__TASK PROMPT__.
After finding the line containing "Entretenimiento y Cultura" below, please output that line and each following one through the line containing "매우 내구성이 뛰어납니다. 폴리에스터 자체는 뛰어난 내", exactly as written.

__DATA EXTRACT__.
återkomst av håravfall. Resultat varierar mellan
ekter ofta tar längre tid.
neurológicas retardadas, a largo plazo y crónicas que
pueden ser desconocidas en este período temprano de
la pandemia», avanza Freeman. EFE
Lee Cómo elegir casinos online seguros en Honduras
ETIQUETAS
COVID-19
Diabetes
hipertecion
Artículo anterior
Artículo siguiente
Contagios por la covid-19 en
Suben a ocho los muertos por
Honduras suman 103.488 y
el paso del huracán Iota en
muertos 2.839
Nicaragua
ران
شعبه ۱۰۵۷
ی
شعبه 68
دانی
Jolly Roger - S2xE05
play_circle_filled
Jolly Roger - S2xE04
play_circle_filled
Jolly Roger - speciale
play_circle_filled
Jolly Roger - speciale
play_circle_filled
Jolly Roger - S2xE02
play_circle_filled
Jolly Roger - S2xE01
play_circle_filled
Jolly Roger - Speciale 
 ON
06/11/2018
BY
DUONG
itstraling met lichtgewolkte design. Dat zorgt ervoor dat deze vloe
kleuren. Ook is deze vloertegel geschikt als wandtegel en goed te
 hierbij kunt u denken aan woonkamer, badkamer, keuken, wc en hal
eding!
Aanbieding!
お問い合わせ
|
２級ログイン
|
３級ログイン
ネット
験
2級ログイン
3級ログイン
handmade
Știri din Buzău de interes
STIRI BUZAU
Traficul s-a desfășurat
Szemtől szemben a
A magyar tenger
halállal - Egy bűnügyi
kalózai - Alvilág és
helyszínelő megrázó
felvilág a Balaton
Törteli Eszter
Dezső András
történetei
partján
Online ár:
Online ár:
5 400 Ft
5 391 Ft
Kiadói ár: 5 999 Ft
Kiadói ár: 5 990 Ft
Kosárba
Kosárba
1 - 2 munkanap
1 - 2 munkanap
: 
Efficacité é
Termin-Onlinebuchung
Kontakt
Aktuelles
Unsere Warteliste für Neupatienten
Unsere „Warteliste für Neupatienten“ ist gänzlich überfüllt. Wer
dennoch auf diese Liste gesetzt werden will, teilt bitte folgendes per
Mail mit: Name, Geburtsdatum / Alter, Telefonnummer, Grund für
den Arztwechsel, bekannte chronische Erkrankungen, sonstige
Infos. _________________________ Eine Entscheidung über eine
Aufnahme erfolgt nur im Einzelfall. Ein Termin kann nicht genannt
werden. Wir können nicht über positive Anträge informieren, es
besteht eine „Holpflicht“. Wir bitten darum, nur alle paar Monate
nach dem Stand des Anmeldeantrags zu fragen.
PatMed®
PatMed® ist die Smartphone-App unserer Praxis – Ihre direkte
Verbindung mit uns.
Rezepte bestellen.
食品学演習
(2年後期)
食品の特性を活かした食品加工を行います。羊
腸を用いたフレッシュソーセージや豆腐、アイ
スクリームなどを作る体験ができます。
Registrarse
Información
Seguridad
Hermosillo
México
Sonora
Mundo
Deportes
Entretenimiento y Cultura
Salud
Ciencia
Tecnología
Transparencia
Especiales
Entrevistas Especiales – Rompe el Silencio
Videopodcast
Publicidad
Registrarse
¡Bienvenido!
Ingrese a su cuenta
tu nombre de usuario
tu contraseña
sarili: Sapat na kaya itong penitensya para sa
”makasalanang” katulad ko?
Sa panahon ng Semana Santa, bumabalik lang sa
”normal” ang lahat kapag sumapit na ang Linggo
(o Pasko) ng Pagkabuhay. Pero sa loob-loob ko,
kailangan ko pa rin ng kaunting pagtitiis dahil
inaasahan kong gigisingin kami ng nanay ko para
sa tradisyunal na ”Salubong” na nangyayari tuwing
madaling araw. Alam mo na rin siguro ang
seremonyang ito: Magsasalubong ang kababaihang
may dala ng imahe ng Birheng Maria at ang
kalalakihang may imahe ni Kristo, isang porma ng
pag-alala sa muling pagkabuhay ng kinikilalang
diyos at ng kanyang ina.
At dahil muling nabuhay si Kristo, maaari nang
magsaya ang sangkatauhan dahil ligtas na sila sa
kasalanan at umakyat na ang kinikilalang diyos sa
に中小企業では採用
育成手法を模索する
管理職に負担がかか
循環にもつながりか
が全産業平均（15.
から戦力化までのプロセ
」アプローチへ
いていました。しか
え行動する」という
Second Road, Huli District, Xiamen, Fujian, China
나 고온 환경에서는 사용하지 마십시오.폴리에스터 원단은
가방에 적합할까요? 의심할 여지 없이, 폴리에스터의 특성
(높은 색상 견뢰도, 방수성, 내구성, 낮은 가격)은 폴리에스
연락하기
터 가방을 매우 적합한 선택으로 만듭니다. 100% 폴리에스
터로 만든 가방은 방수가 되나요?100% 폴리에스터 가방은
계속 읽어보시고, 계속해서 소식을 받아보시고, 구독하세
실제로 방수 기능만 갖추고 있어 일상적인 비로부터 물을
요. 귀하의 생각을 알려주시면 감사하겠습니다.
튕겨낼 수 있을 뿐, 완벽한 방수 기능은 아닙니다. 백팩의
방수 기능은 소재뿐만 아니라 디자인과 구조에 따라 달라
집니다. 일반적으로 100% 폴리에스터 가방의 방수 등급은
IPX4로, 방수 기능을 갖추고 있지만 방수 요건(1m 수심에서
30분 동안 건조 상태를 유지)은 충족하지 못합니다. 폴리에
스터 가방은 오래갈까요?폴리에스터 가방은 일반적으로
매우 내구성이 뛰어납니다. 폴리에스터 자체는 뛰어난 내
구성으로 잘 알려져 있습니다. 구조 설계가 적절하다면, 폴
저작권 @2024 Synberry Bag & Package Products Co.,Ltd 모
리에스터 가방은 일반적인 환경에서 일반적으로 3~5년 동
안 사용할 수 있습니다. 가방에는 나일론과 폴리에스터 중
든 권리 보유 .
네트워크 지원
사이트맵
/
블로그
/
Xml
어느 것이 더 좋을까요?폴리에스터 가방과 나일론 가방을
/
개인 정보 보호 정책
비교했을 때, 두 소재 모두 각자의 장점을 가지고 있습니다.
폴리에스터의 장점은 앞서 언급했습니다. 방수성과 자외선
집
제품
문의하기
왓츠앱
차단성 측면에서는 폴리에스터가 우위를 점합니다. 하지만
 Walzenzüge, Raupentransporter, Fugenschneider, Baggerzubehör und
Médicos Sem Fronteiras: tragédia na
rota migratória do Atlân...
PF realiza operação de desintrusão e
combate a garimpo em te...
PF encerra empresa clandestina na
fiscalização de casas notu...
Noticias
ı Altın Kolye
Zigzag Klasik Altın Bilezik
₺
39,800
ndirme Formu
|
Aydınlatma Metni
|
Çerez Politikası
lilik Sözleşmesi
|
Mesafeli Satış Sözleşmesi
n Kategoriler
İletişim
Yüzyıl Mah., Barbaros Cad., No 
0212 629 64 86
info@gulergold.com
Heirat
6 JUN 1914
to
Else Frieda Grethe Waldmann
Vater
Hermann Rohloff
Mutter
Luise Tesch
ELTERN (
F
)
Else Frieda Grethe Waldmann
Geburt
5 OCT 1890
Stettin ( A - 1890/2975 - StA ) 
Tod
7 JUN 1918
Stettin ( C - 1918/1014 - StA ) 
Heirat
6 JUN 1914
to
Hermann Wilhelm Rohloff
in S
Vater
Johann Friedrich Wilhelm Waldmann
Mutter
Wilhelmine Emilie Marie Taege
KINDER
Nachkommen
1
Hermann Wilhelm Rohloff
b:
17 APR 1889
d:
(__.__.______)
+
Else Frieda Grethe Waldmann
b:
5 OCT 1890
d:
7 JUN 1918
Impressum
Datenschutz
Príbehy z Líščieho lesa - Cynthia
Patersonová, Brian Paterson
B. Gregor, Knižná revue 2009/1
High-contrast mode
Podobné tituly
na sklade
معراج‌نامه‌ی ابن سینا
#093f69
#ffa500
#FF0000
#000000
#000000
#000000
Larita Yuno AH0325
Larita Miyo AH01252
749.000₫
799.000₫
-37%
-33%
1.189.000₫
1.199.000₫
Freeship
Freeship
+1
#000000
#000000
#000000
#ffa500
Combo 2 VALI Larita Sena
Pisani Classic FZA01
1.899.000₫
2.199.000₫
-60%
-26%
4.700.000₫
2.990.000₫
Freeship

__ANSWER SPACE__.
Entretenimiento y Cultura
Salud
Ciencia
Tecnología
Transparencia
Especiales
Entrevistas Especiales – Rompe el Silencio
Videopodcast
Publicidad
Registrarse
¡Bienvenido!
Ingrese a su cuenta
tu nombre de usuario
tu contraseña
sarili: Sapat na kaya itong penitensya para sa
”makasalanang” katulad ko?
Sa panahon ng Semana Santa, bumabalik lang sa
”normal” ang lahat kapag sumapit na ang Linggo
(o Pasko) ng Pagkabuhay. Pero sa loob-loob ko,
kailangan ko pa rin ng kaunting pagtitiis dahil
inaasahan kong gigisingin kami ng nanay ko para
sa tradisyunal na ”Salubong” na nangyayari tuwing
madaling araw. Alam mo na rin siguro ang
seremonyang ito: Magsasalubong ang kababaihang
may dala ng imahe ng Birheng Maria at ang
kalalakihang may imahe ni Kristo, isang porma ng
pag-alala sa muling pagkabuhay ng kinikilalang
diyos at ng kanyang ina.
At dahil muling nabuhay si Kristo, maaari nang
magsaya ang sangkatauhan dahil ligtas na sila sa
kasalanan at umakyat na ang kinikilalang diyos sa
に中小企業では採用
育成手法を模索する
管理職に負担がかか
循環にもつながりか
が全産業平均（15.
から戦力化までのプロセ
」アプローチへ
いていました。しか
え行動する」という
Second Road, Huli District, Xiamen, Fujian, China
나 고온 환경에서는 사용하지 마십시오.폴리에스터 원단은
가방에 적합할까요? 의심할 여지 없이, 폴리에스터의 특성
(높은 색상 견뢰도, 방수성, 내구성, 낮은 가격)은 폴리에스
연락하기
터 가방을 매우 적합한 선택으로 만듭니다. 100% 폴리에스
터로 만든 가방은 방수가 되나요?100% 폴리에스터 가방은
계속 읽어보시고, 계속해서 소식을 받아보시고, 구독하세
실제로 방수 기능만 갖추고 있어 일상적인 비로부터 물을
요. 귀하의 생각을 알려주시면 감사하겠습니다.
튕겨낼 수 있을 뿐, 완벽한 방수 기능은 아닙니다. 백팩의
방수 기능은 소재뿐만 아니라 디자인과 구조에 따라 달라
집니다. 일반적으로 100% 폴리에스터 가방의 방수 등급은
IPX4로, 방수 기능을 갖추고 있지만 방수 요건(1m 수심에서
30분 동안 건조 상태를 유지)은 충족하지 못합니다. 폴리에
스터 가방은 오래갈까요?폴리에스터 가방은 일반적으로
매우 내구성이 뛰어납니다. 폴리에스터 자체는 뛰어난 내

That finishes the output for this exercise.